*Requirement*
Copy exactly. Include the line containing "Pn-Pt 8:00-16:00", every line after it, and the last line below, but no pictures.

(Saved entries)
Start of Block

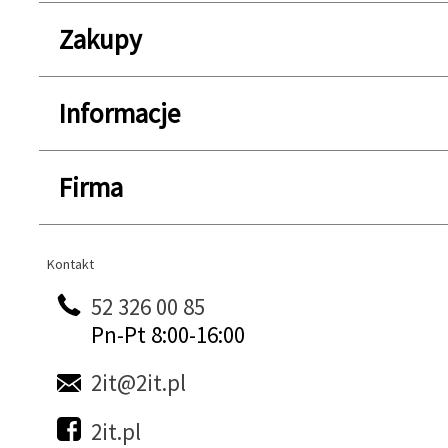
Zakupy
Informacje
Firma
Kontakt
Kontakt
52 326 00 85
Pn-Pt 8:00-16:00
2it@2it.pl
2it.pl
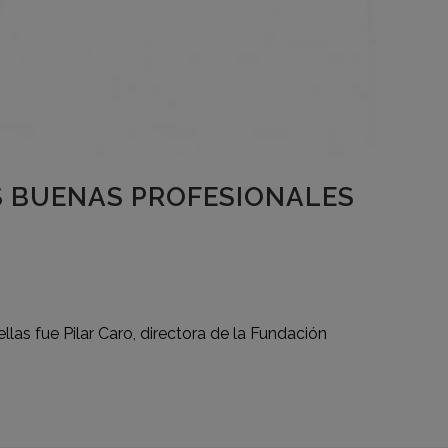
AS BUENAS PROFESIONALES
las fue Pilar Caro, directora de la Fundación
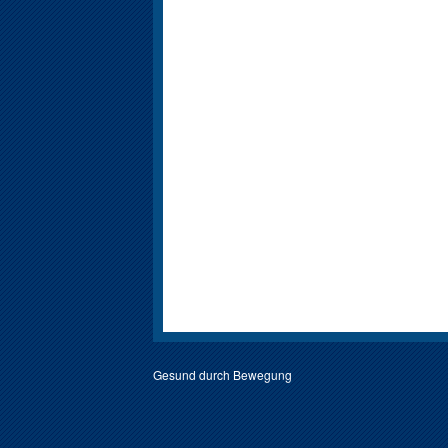
Gesund durch Bewegung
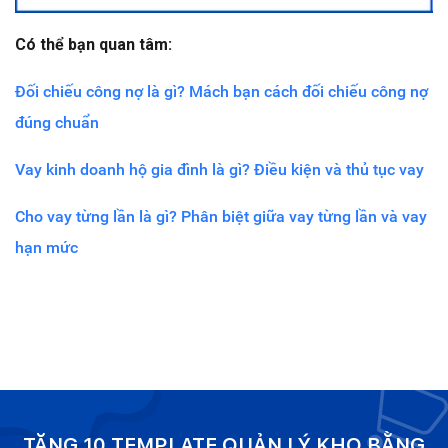
Có thể bạn quan tâm:
Đối chiếu công nợ là gì? Mách bạn cách đối chiếu công nợ
đúng chuẩn
Vay kinh doanh hộ gia đình là gì? Điều kiện và thủ tục vay
Cho vay từng lần là gì? Phân biệt giữa vay từng lần và vay
hạn mức
TẶNG 10 TEMPLATE QUẢN LÝ KHO BẰNG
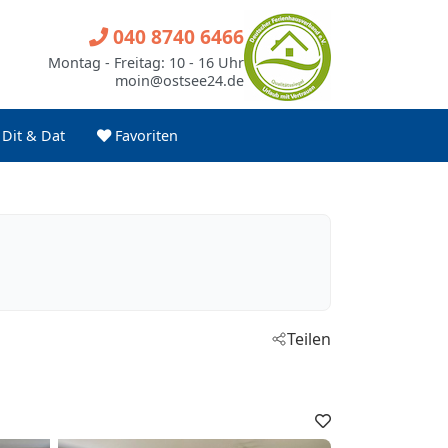
040 8740 6466
Montag - Freitag: 10 - 16 Uhr
moin@ostsee24.de
Dit & Dat
Favoriten
Teilen
Favoriten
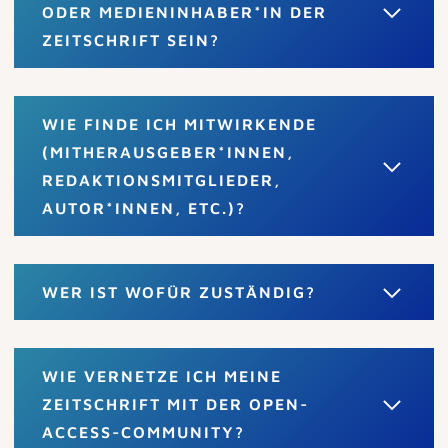
ODER MEDIENINHABER*IN DER
ZEITSCHRIFT SEIN?
WIE FINDE ICH MITWIRKENDE
(MITHERAUSGEBER*INNEN,
REDAKTIONSMITGLIEDER,
AUTOR*INNEN, ETC.)?
WER IST WOFÜR ZUSTÄNDIG?
WIE VERNETZE ICH MEINE
ZEITSCHRIFT MIT DER OPEN-
ACCESS-COMMUNITY?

End of Block

*Exercise solution*
Pn-Pt 8:00-16:00
2it@2it.pl
2it.pl
AS BUENAS PROFESIONALES
las fue Pilar Caro, directora de la Fundación
Gesund durch Bewegung
Có thể bạn quan tâm:
Đối chiếu công nợ là gì? Mách bạn cách đối chiếu công nợ
đúng chuẩn
Vay kinh doanh hộ gia đình là gì? Điều kiện và thủ tục vay
Cho vay từng lần là gì? Phân biệt giữa vay từng lần và vay
hạn mức
TẶNG 10 TEMPLATE QUẢN LÝ KHO BẰNG
040 8740 6466
Montag - Freitag: 10 - 16 Uhr
moin@ostsee24.de
Dit & Dat
Favoriten
Teilen
Favoriten
ODER MEDIENINHABER*IN DER
ZEITSCHRIFT SEIN?
WIE FINDE ICH MITWIRKENDE
(MITHERAUSGEBER*INNEN,
REDAKTIONSMITGLIEDER,
AUTOR*INNEN, ETC.)?
WER IST WOFÜR ZUSTÄNDIG?
WIE VERNETZE ICH MEINE
ZEITSCHRIFT MIT DER OPEN-
ACCESS-COMMUNITY?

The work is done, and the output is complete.